YOUR INSTRUCTIONS: Among the records below, find the lines containing "before" and state only how many there are.

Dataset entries
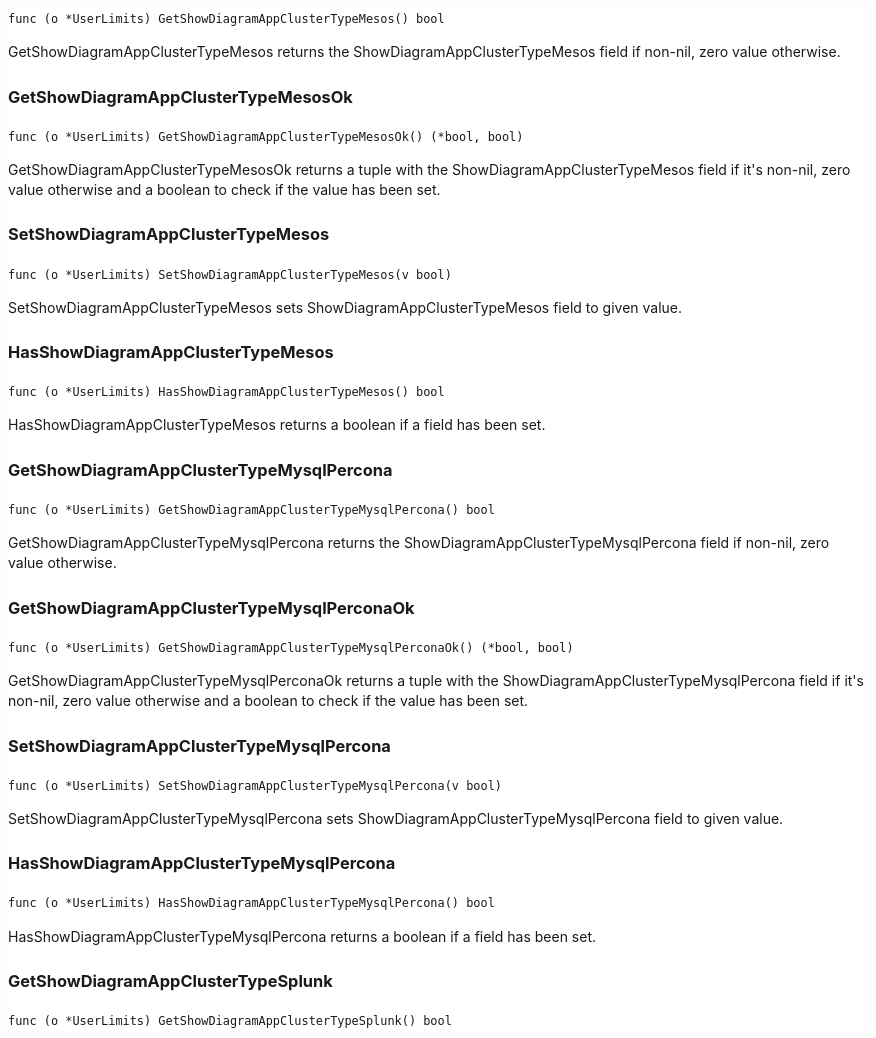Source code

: `func (o *UserLimits) GetShowDiagramAppClusterTypeMesos() bool`

GetShowDiagramAppClusterTypeMesos returns the ShowDiagramAppClusterTypeMesos field if non-nil, zero value otherwise.

### GetShowDiagramAppClusterTypeMesosOk

`func (o *UserLimits) GetShowDiagramAppClusterTypeMesosOk() (*bool, bool)`

GetShowDiagramAppClusterTypeMesosOk returns a tuple with the ShowDiagramAppClusterTypeMesos field if it's non-nil, zero value otherwise
and a boolean to check if the value has been set.

### SetShowDiagramAppClusterTypeMesos

`func (o *UserLimits) SetShowDiagramAppClusterTypeMesos(v bool)`

SetShowDiagramAppClusterTypeMesos sets ShowDiagramAppClusterTypeMesos field to given value.

### HasShowDiagramAppClusterTypeMesos

`func (o *UserLimits) HasShowDiagramAppClusterTypeMesos() bool`

HasShowDiagramAppClusterTypeMesos returns a boolean if a field has been set.

### GetShowDiagramAppClusterTypeMysqlPercona

`func (o *UserLimits) GetShowDiagramAppClusterTypeMysqlPercona() bool`

GetShowDiagramAppClusterTypeMysqlPercona returns the ShowDiagramAppClusterTypeMysqlPercona field if non-nil, zero value otherwise.

### GetShowDiagramAppClusterTypeMysqlPerconaOk

`func (o *UserLimits) GetShowDiagramAppClusterTypeMysqlPerconaOk() (*bool, bool)`

GetShowDiagramAppClusterTypeMysqlPerconaOk returns a tuple with the ShowDiagramAppClusterTypeMysqlPercona field if it's non-nil, zero value otherwise
and a boolean to check if the value has been set.

### SetShowDiagramAppClusterTypeMysqlPercona

`func (o *UserLimits) SetShowDiagramAppClusterTypeMysqlPercona(v bool)`

SetShowDiagramAppClusterTypeMysqlPercona sets ShowDiagramAppClusterTypeMysqlPercona field to given value.

### HasShowDiagramAppClusterTypeMysqlPercona

`func (o *UserLimits) HasShowDiagramAppClusterTypeMysqlPercona() bool`

HasShowDiagramAppClusterTypeMysqlPercona returns a boolean if a field has been set.

### GetShowDiagramAppClusterTypeSplunk

`func (o *UserLimits) GetShowDiagramAppClusterTypeSplunk() bool`
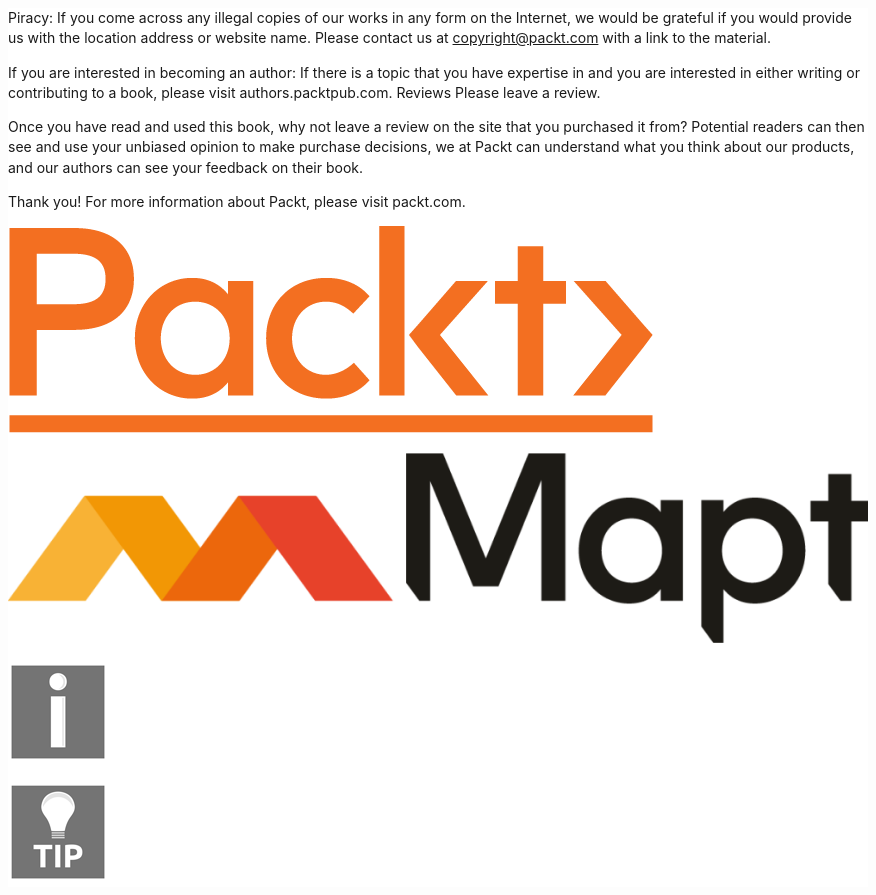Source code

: Piracy: If you come across any illegal copies of our works in any form on the Internet, we would be grateful if you would provide us with the location address or website name. Please contact us at copyright@packt.com with a link to the material.

If you are interested in becoming an author: If there is a topic that you have expertise in and you are interested in either writing or contributing to a book, please visit authors.packtpub.com. Reviews Please leave a review.

Once you have read and used this book, why not leave a review on the site that you purchased it from? Potential readers can then see and use your unbiased opinion to make purchase decisions, we at Packt can understand what you think about our products, and our authors can see your feedback on their book.

Thank you! For more information about Packt, please visit packt.com. 

![Image from page 20](../images/page_20_img_3.png)

![Image from page 20](../images/page_20_img_5.png)

![Image from page 20](../images/page_20_img_7.png)

![Image from page 20](../images/page_20_img_9.png)
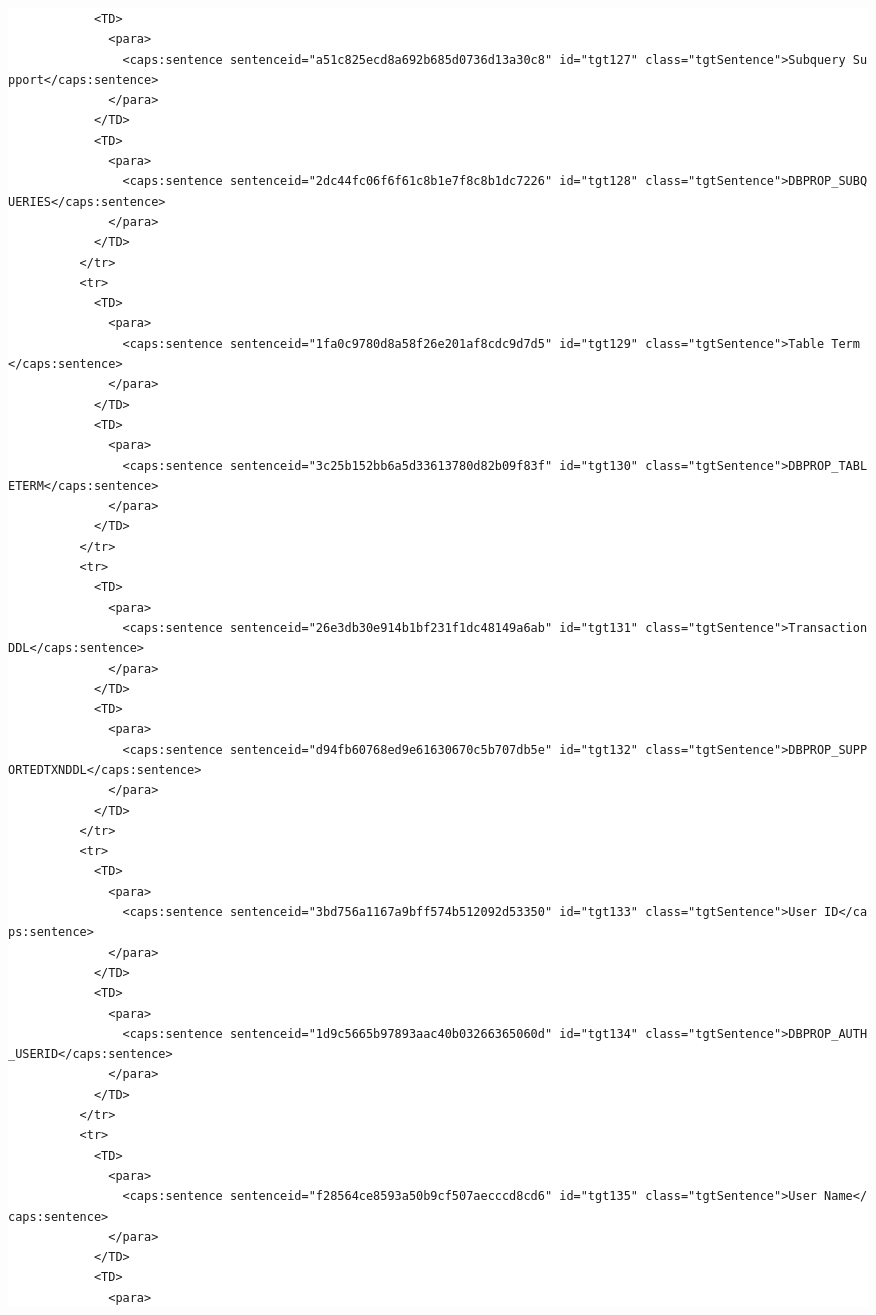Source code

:                 <TD>
                  <para>
                    <caps:sentence sentenceid="a51c825ecd8a692b685d0736d13a30c8" id="tgt127" class="tgtSentence">Subquery Support</caps:sentence>
                  </para>
                </TD>
                <TD>
                  <para>
                    <caps:sentence sentenceid="2dc44fc06f6f61c8b1e7f8c8b1dc7226" id="tgt128" class="tgtSentence">DBPROP_SUBQUERIES</caps:sentence>
                  </para>
                </TD>
              </tr>
              <tr>
                <TD>
                  <para>
                    <caps:sentence sentenceid="1fa0c9780d8a58f26e201af8cdc9d7d5" id="tgt129" class="tgtSentence">Table Term</caps:sentence>
                  </para>
                </TD>
                <TD>
                  <para>
                    <caps:sentence sentenceid="3c25b152bb6a5d33613780d82b09f83f" id="tgt130" class="tgtSentence">DBPROP_TABLETERM</caps:sentence>
                  </para>
                </TD>
              </tr>
              <tr>
                <TD>
                  <para>
                    <caps:sentence sentenceid="26e3db30e914b1bf231f1dc48149a6ab" id="tgt131" class="tgtSentence">Transaction DDL</caps:sentence>
                  </para>
                </TD>
                <TD>
                  <para>
                    <caps:sentence sentenceid="d94fb60768ed9e61630670c5b707db5e" id="tgt132" class="tgtSentence">DBPROP_SUPPORTEDTXNDDL</caps:sentence>
                  </para>
                </TD>
              </tr>
              <tr>
                <TD>
                  <para>
                    <caps:sentence sentenceid="3bd756a1167a9bff574b512092d53350" id="tgt133" class="tgtSentence">User ID</caps:sentence>
                  </para>
                </TD>
                <TD>
                  <para>
                    <caps:sentence sentenceid="1d9c5665b97893aac40b03266365060d" id="tgt134" class="tgtSentence">DBPROP_AUTH_USERID</caps:sentence>
                  </para>
                </TD>
              </tr>
              <tr>
                <TD>
                  <para>
                    <caps:sentence sentenceid="f28564ce8593a50b9cf507aecccd8cd6" id="tgt135" class="tgtSentence">User Name</caps:sentence>
                  </para>
                </TD>
                <TD>
                  <para>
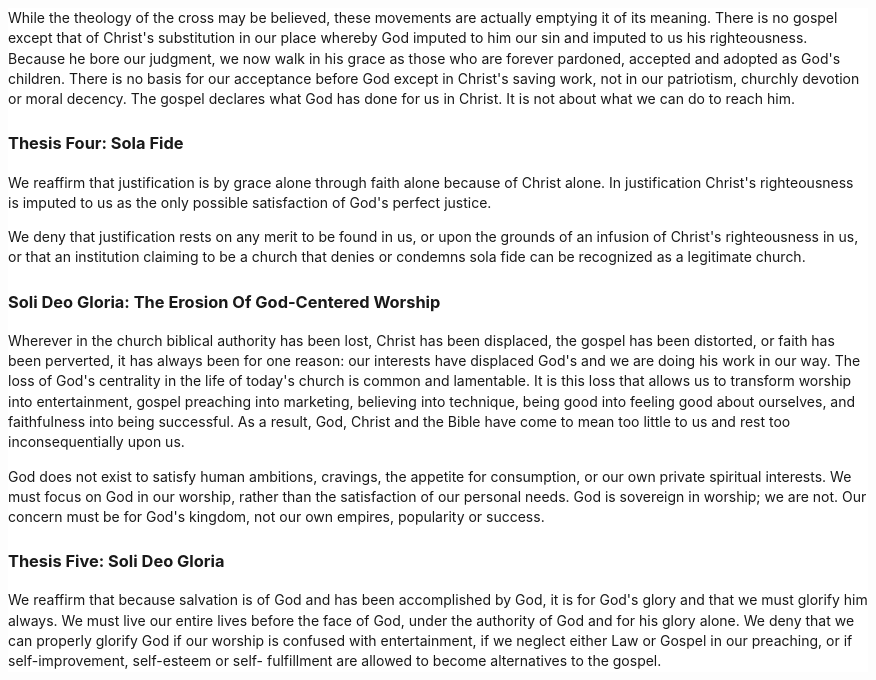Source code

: While the theology of the cross may be believed, these movements
are actually emptying it of its meaning. There is no gospel except
that of Christ's substitution in our place whereby God imputed to
him our sin and imputed to us his righteousness. Because he bore
our judgment, we now walk in his grace as those who are forever
pardoned, accepted and adopted as God's children. There is no basis
for our acceptance before God except in Christ's saving work, not
in our patriotism, churchly devotion or moral decency. The gospel
declares what God has done for us in Christ. It is not about what
we can do to reach him.

### Thesis Four: Sola Fide

We reaffirm that justification is by grace alone through faith
alone because of Christ alone. In justification Christ's
righteousness is imputed to us as the only possible satisfaction of
God's perfect justice.

We deny that justification rests on any merit to be found in us, or
upon the grounds of an infusion of Christ's righteousness in us, or
that an institution claiming to be a church that denies or condemns
sola fide can be recognized as a legitimate church.

### Soli Deo Gloria: The Erosion Of God-Centered Worship

Wherever in the church biblical authority has been lost, Christ has
been displaced, the gospel has been distorted, or faith has been
perverted, it has always been for one reason: our interests have
displaced God's and we are doing his work in our way. The loss of
God's centrality in the life of today's church is common and
lamentable. It is this loss that allows us to transform worship
into entertainment, gospel preaching into marketing, believing into
technique, being good into feeling good about ourselves, and
faithfulness into being successful. As a result, God, Christ and
the Bible have come to mean too little to us and rest too
inconsequentially upon us.

God does not exist to satisfy human ambitions, cravings, the
appetite for consumption, or our own private spiritual interests.
We must focus on God in our worship, rather than the satisfaction
of our personal needs. God is sovereign in worship; we are not. Our
concern must be for God's kingdom, not our own empires, popularity
or success.

### Thesis Five: Soli Deo Gloria

We reaffirm that because salvation is of God and has been
accomplished by God, it is for God's glory and that we must glorify
him always. We must live our entire lives before the face of God,
under the authority of God and for his glory alone. We deny that we
can properly glorify God if our worship is confused with
entertainment, if we neglect either Law or Gospel in our preaching,
or if self-improvement, self-esteem or self- fulfillment are
allowed to become alternatives to the gospel.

ANSWER SPACE: 2